« Vous
pouvez pas la laisser mourir en silence ? » La requête
d'Armin (Hans Löw) est un peu impérative, elle sonne comme un ordre
quand la nouvelle compagne de son père suggère qu'on mette un CD de
Mozart pour accompagner la grand-mère moribonde. Le silence est le
maître mot de In my room et avec lui la solitude, l'un ne va
pas sans l'autre. Cette scène apparaît dans la première demi-heure
du film mais le silence, en l'occurrence l'absence de paroles, était
déjà à l’œuvre dès le début du film.
Armin
est cameraman pour une chaîne de télé locale. Ce que les premières
minutes montrent est ce qu'il a filmé lors d'un congrès politique.
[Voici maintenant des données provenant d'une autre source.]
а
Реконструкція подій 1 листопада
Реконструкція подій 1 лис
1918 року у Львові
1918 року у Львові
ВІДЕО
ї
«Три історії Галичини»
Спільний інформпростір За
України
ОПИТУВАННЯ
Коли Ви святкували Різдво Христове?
Soit la caméra qui se balade dans les mains d'Armin, cherche la
personne à interviewer. Cut. Retour sur l'interviewé. Le couillon
éteignait chaque fois sa caméra, confondant ON et OFF. Derrière
l'effet comique se cache non seulement la gaucherie du personnage
mais aussi un petit clin d’œil à la langue de bois des
politiques : finalement qu'ils soient du SPD ou de l'extrême
gauche, ils ne disent rien.
Les
40 minutes qui suivent montrent un personnage un peu minable mais
sympathique, un gentil maladroit (il ne sait pas draguer), un grand
dadais (il n'est pas franchement sexy dans son boxer gris), un fiston
aimant (il vient visiter sa grand-mère qui vit chez son père). Il
traîne son grand corps dans sa petite voiture et navigue entre son
studio et sa chambre d'adolescent dans une maison pavillonnaire. In
my room est alors une fiction en slow motion très cinéma
d'auteur européen qui peut se résumer à une chronique du
quotidien.
Le
film démarre après une nuit de sommeil. Armin se réveille seul au
monde, plus personne n'habite le Monde. Seul le cadavre de sa
grand-mères reste visible. La découverte du vide commence chez son
père, chez le voisin, dans la rue, dans le magasin et ensuite le
reste de la ville. Plus Armin avance au volant de sa bagnole, plus il
découvre l'absence des autres. Les véhicules sont laissés à
l'abandon, au milieu des rues et des routes, voilà comment passe la
fin du monde dans In my room. Il s'enfuit en Lamborghini non
sans avoir incinérer sa grand-mère.
Les
effets n'ont rien de spéciaux, c'est au contraire le quotidien qui
détermine cette fin du monde et les changements radicaux qu'elle
impose : plus rien de ce que l'humain faisait fonctionner n'est
disponible : eau, gaz, électricité et la bouffe. Tout
disparaît en même temps que l'homme, car Armin constate assez vite
la dépendance extrême à la société qu'on qualifiera de
consommation. Alors, il décide de tout réapprendre, en silence, et
paradoxalement loin de la ville alors qu'il est tout seul, tentant de
recréer gentiment sa vie.
In
my room propose un jeu pour cinéphiles : voir ce que le
cinéaste allemand supprime de son film pour ne pas ressembler à un
film apocalyptique hollywoodien, dont l'exemple le plus raté serait
Sans un bruit de John Krasinki qui joue précisément sur le
silence mais dans une ambition angoissante. Dans In my room,
le silence est ce qui est rassurant, en tout cas pour Armin, le
silence n'existe évidemment pas, on entend les grillons, le vent,
l'écho d'animaux mais aussi son groupe électrogène qu'Armin
cherche à supprimer en construisant un moulin à eau.
Un
film où on entend une chanson des Pet Shop Boys ne peut pas être un
mauvais film. La musique prend alors une place dangereuse, comme
Mozart à faire écouter avant de mourir. La musique arrive quand
débarque là une femme (Elena Radonicich) et pour Armin tout est à
recommencer, l'amour, le langage, la civilisation, sans qu'on sache
vraiment s'il en a vraiment envie, il va apprendre à danser devant
un gros camion (de la marque Man, remarque-t-on) qui éclaire la
scène, belle scène mélancolique et libératoire.